Lire Ahmed Kalouaz, c'est s'offrir une respiration d'humanité, s'accorder une pause au fil de récits d'une rare intensité où s'étirent l'élégance d'un style et le parcours d'un homme de coeur.
"Les gens de peu", chers au sociologue Pierre Sansot, sont très présents dans les récits d'Ahmed Kalouaz : réfugiés, prisonniers, hommes et femmes cabossés par la vie retrouvent dans ses lignes une dignité qui leur est trop souvent refusée.
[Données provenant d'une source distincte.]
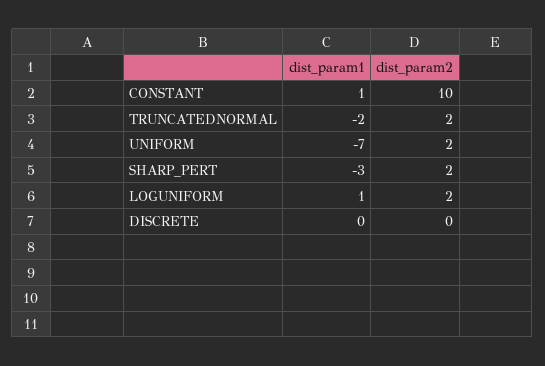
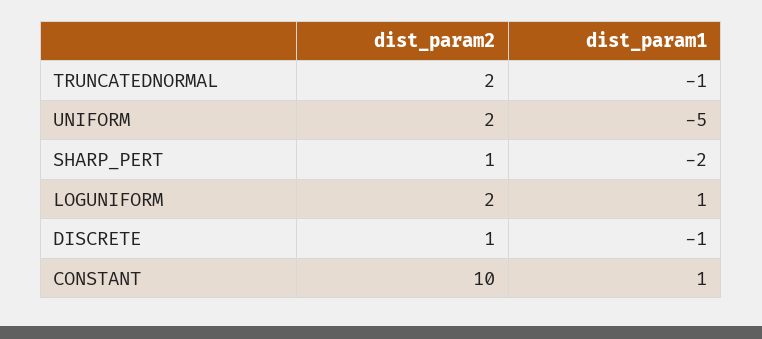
dist_param1, TRUNCATEDNORMAL: -2 -> -1
dist_param1, UNIFORM: -7 -> -5
dist_param1, SHARP_PERT: -3 -> -2
dist_param2, SHARP_PERT: 2 -> 1
dist_param1, DISCRETE: 0 -> -1
dist_param2, DISCRETE: 0 -> 1

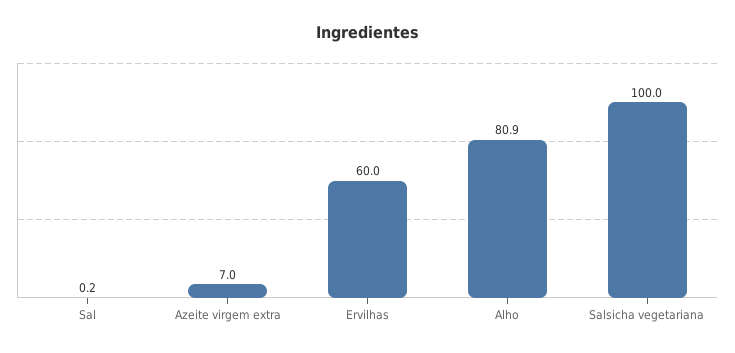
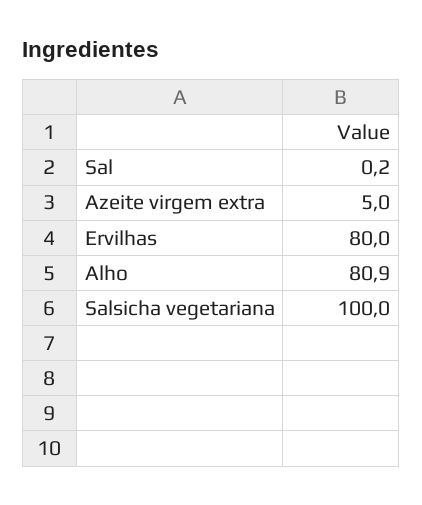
Azeite virgem extra: 7 -> 5
Ervilhas: 60 -> 80

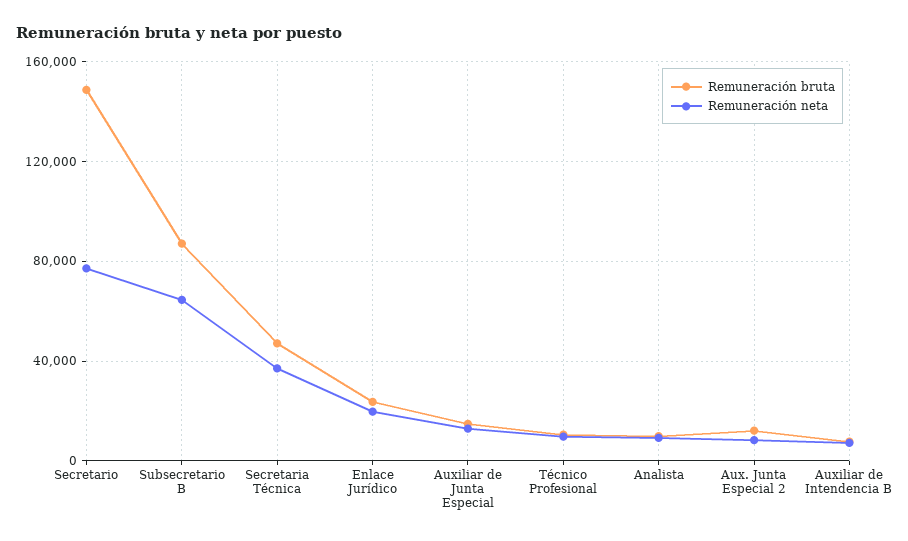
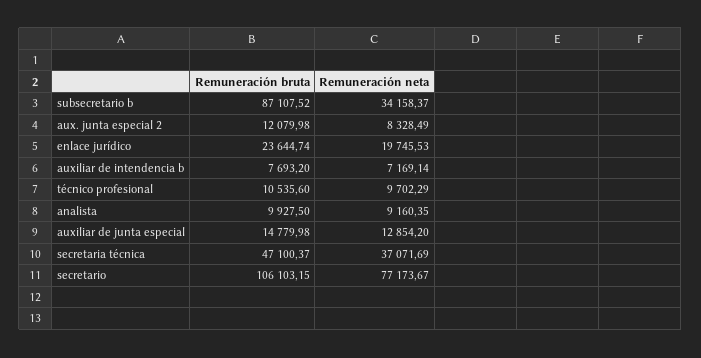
Remuneración bruta, Secretario: 150000 -> 106103.15
Remuneración neta, Subsecretario B: 65000 -> 34158.37

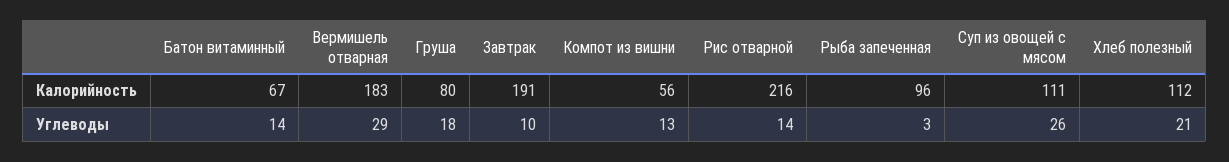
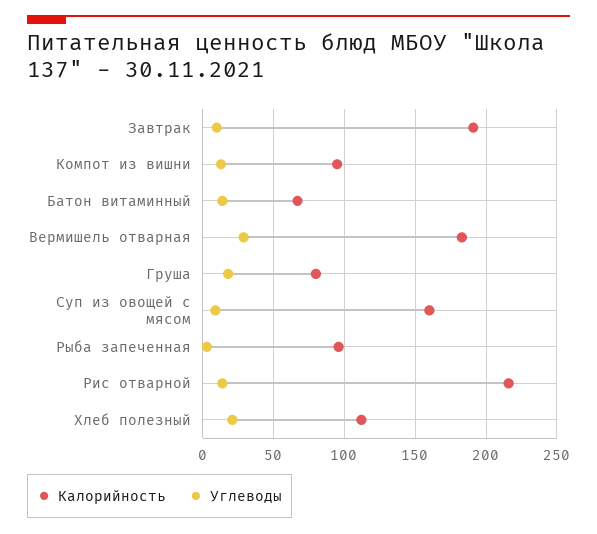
Калорийность, Компот из вишни: 56 -> 95
Калорийность, Суп из овощей с мясом: 111 -> 160
Углеводы, Суп из овощей с мясом: 26 -> 10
Ahmed Kalouaz lit aussi ses textes à voix haute. Comment alors rester insensible à la prose de cet auteur qui "sait encore offrir une poignée de main" à "cet homme qui, à l'hiver de sa vie, avait connu son dernier gel".
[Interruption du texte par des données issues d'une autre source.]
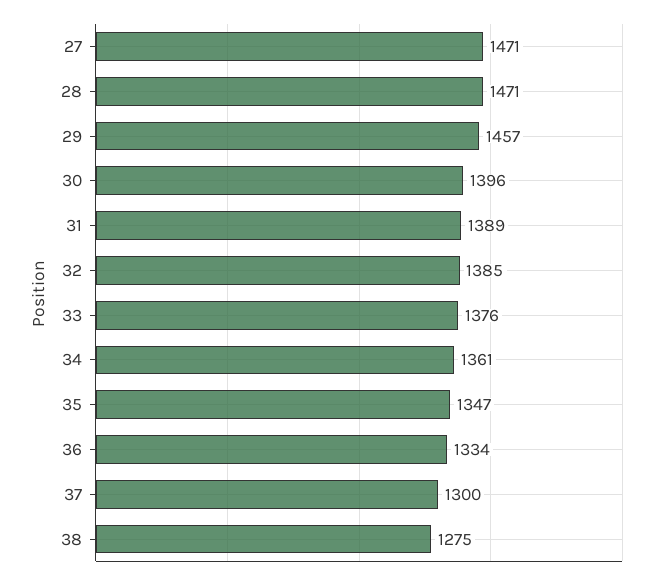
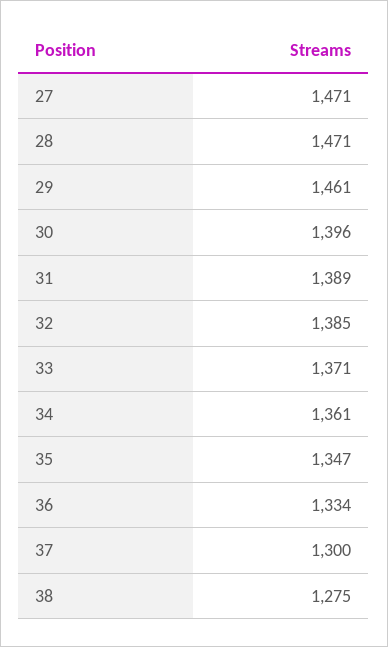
29: 1457 -> 1461
33: 1376 -> 1371

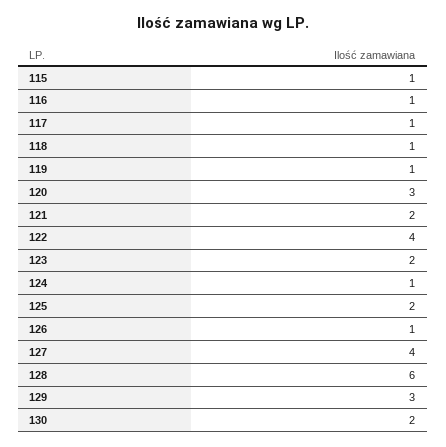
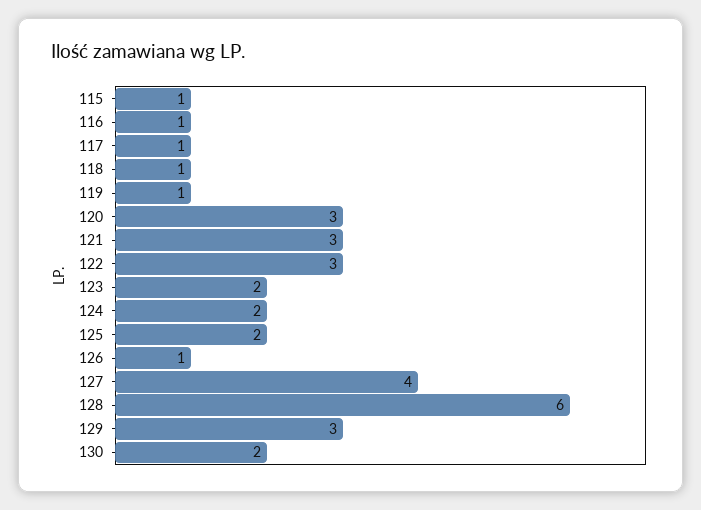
121: 2 -> 3
122: 4 -> 3
124: 1 -> 2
La plupart de ses récits sont publiés par une "petite maison d'édition" sans laquelle nombre de textes ne trouveraient pas de lecteurs : Le bruit des autres.
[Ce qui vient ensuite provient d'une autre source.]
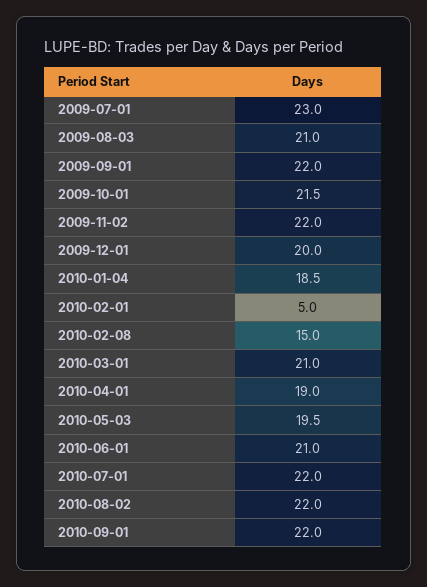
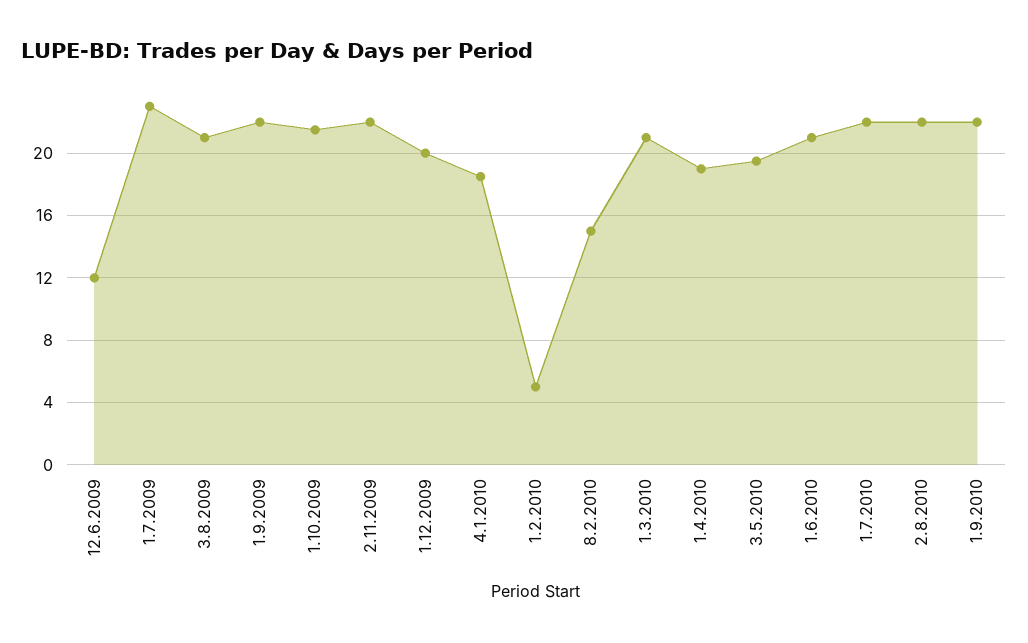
12.6.2009: none -> 12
Animée par un passionné, Jean-Louis Escarfail, cette maison organise depuis quatre ans un salon de la rentrée littéraire buissonnière à Limoges (87).
Une occasion rare de sortir des sentiers battus et de rencontrer des auteurs et des éditeurs qui ont beaucoup à dire et à écrire.
Un conseil : entrer dans l'univers d'Ahmed Kalouaz en frappant à la porte de son récit le plus récent, "La Part de l'ange". Le besoin de découvrir sa bibliographie viendra ensuite naturellement.
Les présentations des éditeurs : 25/10/2009
Le poète est un rôdeur. Il amasse, ramasse les mots entendus sur sa route. La part de l'ange, c'est ce qui d'habitude s'envole, s'échappe et qu'on ne peut retenir. Les textes de ce recueil donnent ainsi à lire des instants de vie, des souffles du monde comme il va. Comme ces tonneaux couchés au fond des caves et d'où s'échappent des brumes de vendanges, pour que reste le meilleur, ce qui donne le goût, la couleur. Parce que la mémoire ne sait pas vraiment retenir la vie qui file, toute note est bonne à prendre, tout mot cueilli est une borne, une marque du monde. La part de l'ange, c'est cela, une lèvre, un sentier, un regard partagé, un caillou, une lente traversée.